• WHAT THE TASK REQUIRES: Extend the roundup of this fall's new children's books past its final sentence.

From dinos to pigs, the best of this fall's new children's books

From Saturday's Globe and Mail

This New Baby
By Teddy Jam, illustrated by Virginia Johnson, Groundwood Books, 22 pages, $8.95, ages 0 to 3

In her first book-illustration project, noted textile designer Virginia Johnson brings her trademark touches of scintillating colour and deft, oblique design to a board book by the late and much-lamented Teddy Jam (a.k.a. Matt Cohen). The book is an extended poem that begins, “This new baby sleeps in my arms like a moon sleeping on a cloud/ like apples falling through rain/ like a fish swimming through a sky …” Any new mother, father or grandparent, any new baby, will willingly surrender herself, himself, to the thrall of these words and pictures.

The Circle Game
By Joni Mitchell, illustrated by Brian Deines, Dancing Cat Books, 32 pages, $20, ages 3 to 6

Brian Deines’s glorious illustrations bring a beloved song, The Circle Game, to new life for a new generation as well as for older ones. They play imaginatively on the theme of the song, the circularity of time and life in Mitchell’s reprise: “And the seasons they go round and round/ And the painted ponies go up and down./ We’re captive on the carousel of time.” Mitchell’s magic is more than reciprocated in Deines’s luminescent oils, in many of which circles and orbs, Klimt-like, “go round and round and round in the circle game.”

Molito
By Rosemary Sullivan and Juan Opitz, illustrated by Colleen Sullivan, Black Moss Press, 48 pages, $18, ages 4 to 7

“Deep under the ground lived a little mole named Molito. His fur was brown, the colour of burnt toast. His eyes were yellow as the sun.” Thus begins a picture-book collaboration by noted Canadian biographer Rosemary Sullivan, Chilean exile Juan Optiz and Sullivan’s artist sister, Colleen. Molito lives happily with his friends in an underground world of tunnels. He dreams, though, of the world above ground. It’s a dangerous one, he discovers, but a wonderful one, where he finds new friends to play his music with. Torn between his old world and his new, he digs a tunnel from one to the other, from darkness to light. Molito is a potent allegory for life in Pinochet’s Chile, but that doesn’t overpower words and images that dance on the page.

Saved entries:
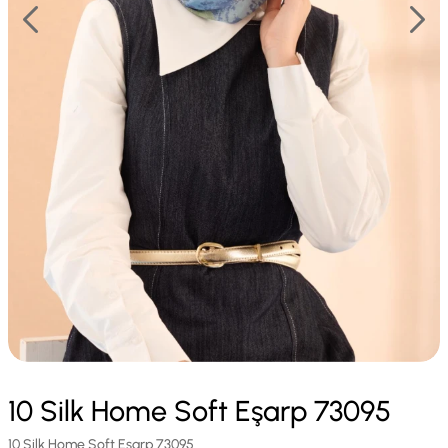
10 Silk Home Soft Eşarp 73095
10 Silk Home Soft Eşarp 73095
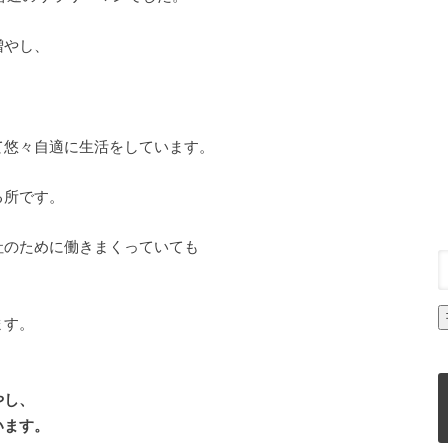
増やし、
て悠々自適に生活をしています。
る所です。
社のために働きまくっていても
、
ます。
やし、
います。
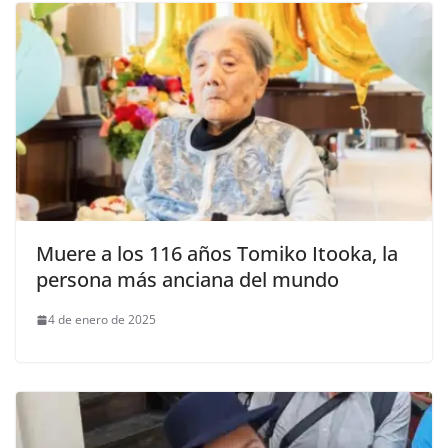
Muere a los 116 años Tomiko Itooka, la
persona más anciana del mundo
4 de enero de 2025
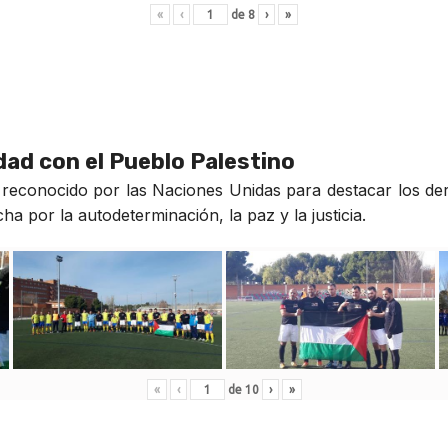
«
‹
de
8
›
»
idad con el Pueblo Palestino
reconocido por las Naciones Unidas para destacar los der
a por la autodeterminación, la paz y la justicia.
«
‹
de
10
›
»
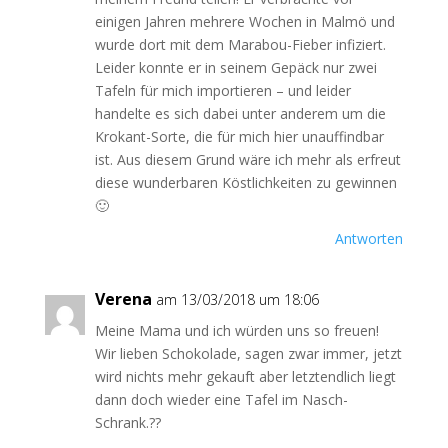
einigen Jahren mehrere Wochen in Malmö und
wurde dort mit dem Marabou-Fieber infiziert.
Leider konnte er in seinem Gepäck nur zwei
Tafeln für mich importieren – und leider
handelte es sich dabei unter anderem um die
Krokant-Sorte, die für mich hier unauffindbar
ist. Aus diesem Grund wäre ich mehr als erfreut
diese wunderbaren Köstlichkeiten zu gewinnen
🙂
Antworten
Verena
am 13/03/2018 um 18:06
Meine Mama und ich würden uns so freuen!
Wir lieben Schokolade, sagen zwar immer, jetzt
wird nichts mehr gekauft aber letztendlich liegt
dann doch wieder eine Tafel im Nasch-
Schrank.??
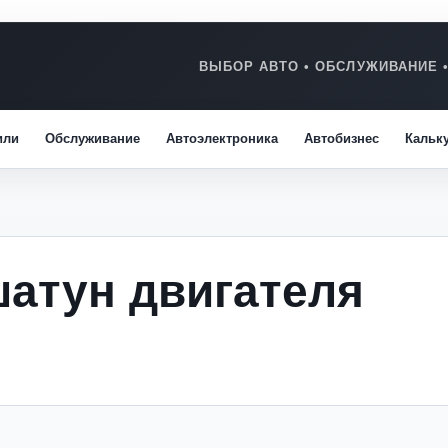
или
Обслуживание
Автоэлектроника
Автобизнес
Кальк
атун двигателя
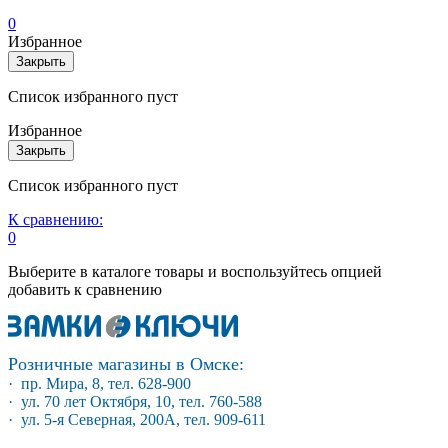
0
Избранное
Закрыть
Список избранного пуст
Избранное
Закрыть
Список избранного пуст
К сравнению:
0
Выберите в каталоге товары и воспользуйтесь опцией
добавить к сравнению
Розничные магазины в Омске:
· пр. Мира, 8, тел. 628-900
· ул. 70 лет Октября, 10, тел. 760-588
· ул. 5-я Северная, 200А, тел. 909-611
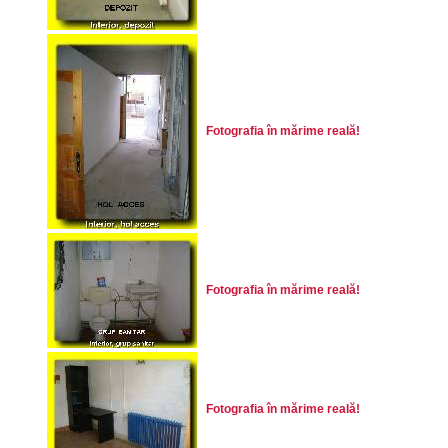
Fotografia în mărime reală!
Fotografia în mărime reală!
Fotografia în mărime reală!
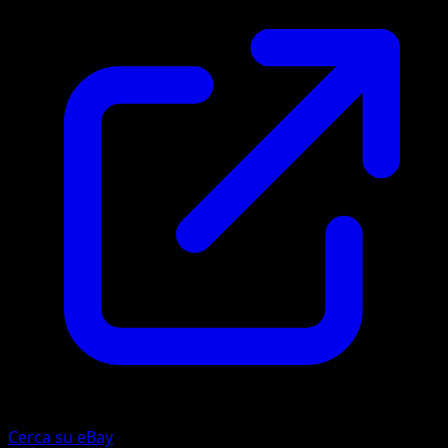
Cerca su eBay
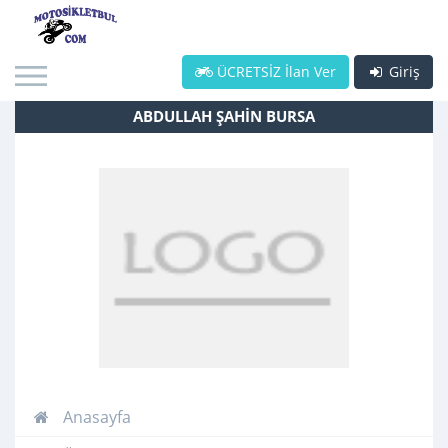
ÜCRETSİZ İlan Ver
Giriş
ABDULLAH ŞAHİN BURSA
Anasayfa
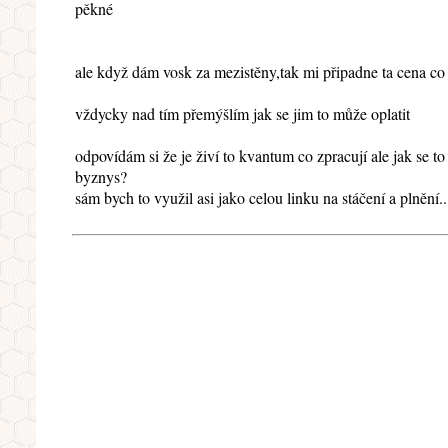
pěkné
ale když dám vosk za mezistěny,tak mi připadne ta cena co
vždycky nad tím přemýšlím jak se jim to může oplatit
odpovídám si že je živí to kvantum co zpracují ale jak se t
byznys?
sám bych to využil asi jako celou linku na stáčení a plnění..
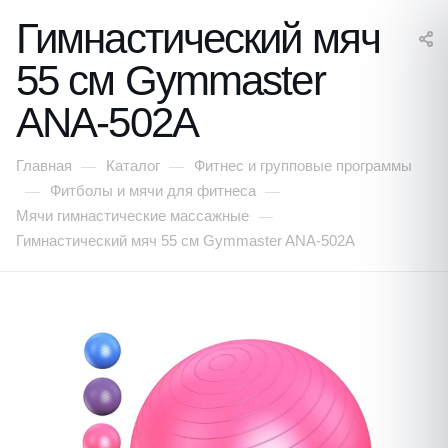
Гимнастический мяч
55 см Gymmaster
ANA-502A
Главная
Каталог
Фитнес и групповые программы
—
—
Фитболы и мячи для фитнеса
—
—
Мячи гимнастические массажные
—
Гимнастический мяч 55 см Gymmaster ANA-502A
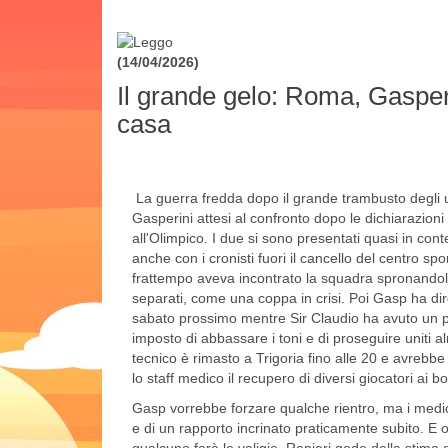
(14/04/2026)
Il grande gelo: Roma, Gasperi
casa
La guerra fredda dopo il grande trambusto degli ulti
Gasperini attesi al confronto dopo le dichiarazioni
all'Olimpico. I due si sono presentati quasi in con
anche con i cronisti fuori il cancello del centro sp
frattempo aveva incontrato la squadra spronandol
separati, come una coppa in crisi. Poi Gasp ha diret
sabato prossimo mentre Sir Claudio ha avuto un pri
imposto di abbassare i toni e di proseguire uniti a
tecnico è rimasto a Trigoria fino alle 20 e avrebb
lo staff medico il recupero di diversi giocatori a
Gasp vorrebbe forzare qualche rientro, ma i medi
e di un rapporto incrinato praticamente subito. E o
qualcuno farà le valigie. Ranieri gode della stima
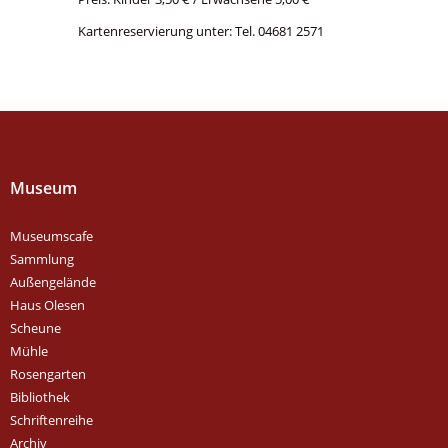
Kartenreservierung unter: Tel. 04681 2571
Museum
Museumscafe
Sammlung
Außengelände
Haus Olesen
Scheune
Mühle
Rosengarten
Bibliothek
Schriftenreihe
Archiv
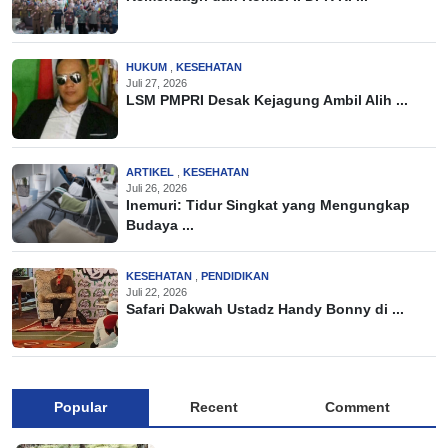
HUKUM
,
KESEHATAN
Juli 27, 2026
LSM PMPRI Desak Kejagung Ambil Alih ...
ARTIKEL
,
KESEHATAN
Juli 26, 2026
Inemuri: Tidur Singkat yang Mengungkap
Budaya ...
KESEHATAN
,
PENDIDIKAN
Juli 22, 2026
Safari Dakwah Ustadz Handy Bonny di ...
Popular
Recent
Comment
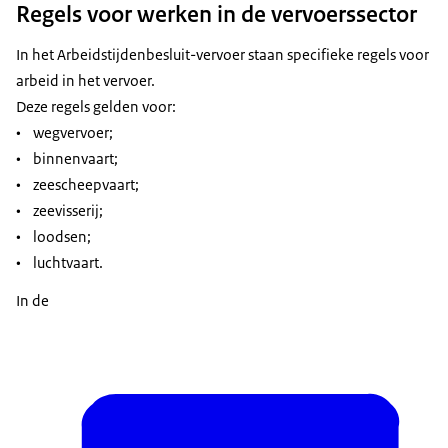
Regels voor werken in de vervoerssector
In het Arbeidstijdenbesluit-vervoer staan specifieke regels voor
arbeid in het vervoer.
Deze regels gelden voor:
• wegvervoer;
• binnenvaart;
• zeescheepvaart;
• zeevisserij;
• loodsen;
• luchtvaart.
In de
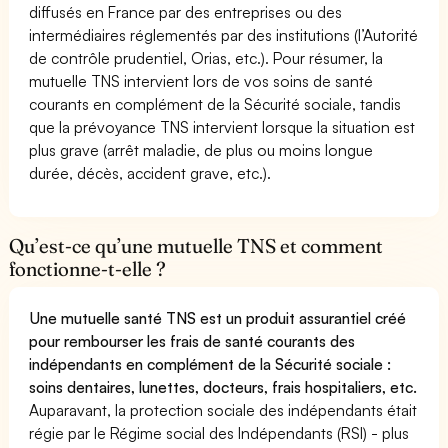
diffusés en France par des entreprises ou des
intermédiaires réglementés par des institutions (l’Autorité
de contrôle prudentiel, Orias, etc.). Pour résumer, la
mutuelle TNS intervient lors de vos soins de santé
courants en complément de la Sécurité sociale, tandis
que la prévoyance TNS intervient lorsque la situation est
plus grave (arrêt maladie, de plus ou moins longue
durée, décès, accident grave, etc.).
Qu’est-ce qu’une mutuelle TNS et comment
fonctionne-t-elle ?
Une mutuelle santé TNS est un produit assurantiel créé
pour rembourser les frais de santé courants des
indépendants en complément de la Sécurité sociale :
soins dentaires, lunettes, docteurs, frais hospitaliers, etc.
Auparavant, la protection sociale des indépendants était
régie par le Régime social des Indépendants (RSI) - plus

• ANSWER:
A Few Blocks
Written and illustrated by Cybèle Young, Groundwood Books, 48 pages, $18.95, ages 4 to 7

It’s only a few blocks from Ferdie’s and his older sister Viola’s home to their school, but it’s a distance that Ferdie is reluctant to travel: “He didn’t want to go to school. ‘Not now,’ he said. ‘Maybe never.’ ” Not now, maybe never, is a mantra he digs out of his figurative pocket several times on the way to school, despite the enticements Viola offers: Flights into fantasy worlds that boggle Ferdie’s mind and, ingeniously constructed in collage and watercolours by Young, will do the same to other small Ferdies and Violas. In a neat little flip at the end of this enchantment, it’s Ferdie who entices Viola to walk the last few blocks to school.

Ankylosaur Attack
By Daniel Loxton, illustrated by Daniel Loxton with Jim W.W. Smith, Kids Can, 32 pages, $16.95, ages 4 to 7

A dinosaur is a thing with feathers, as recent discoveries in Alberta have confirmed, but there is nothing downy about the ankylosaur at the centre of this “clash of the titans” tale. Heavily armoured with plates and a club-like tail, the massive (“As long as a mid-sized moving truck”) vegetarian almost meets his match, while defending an ancient and wounded ankylosaur, in the jaws of an even larger, meat-eating member of the Tyrannosaurus rexs. A combination of minimal text containing maximal information and computer-generated, photo-realistic images of the creatures in their natural setting makes Loxton’s book a mind-blower/eyeball popper for that dino-crazy species that lives among us.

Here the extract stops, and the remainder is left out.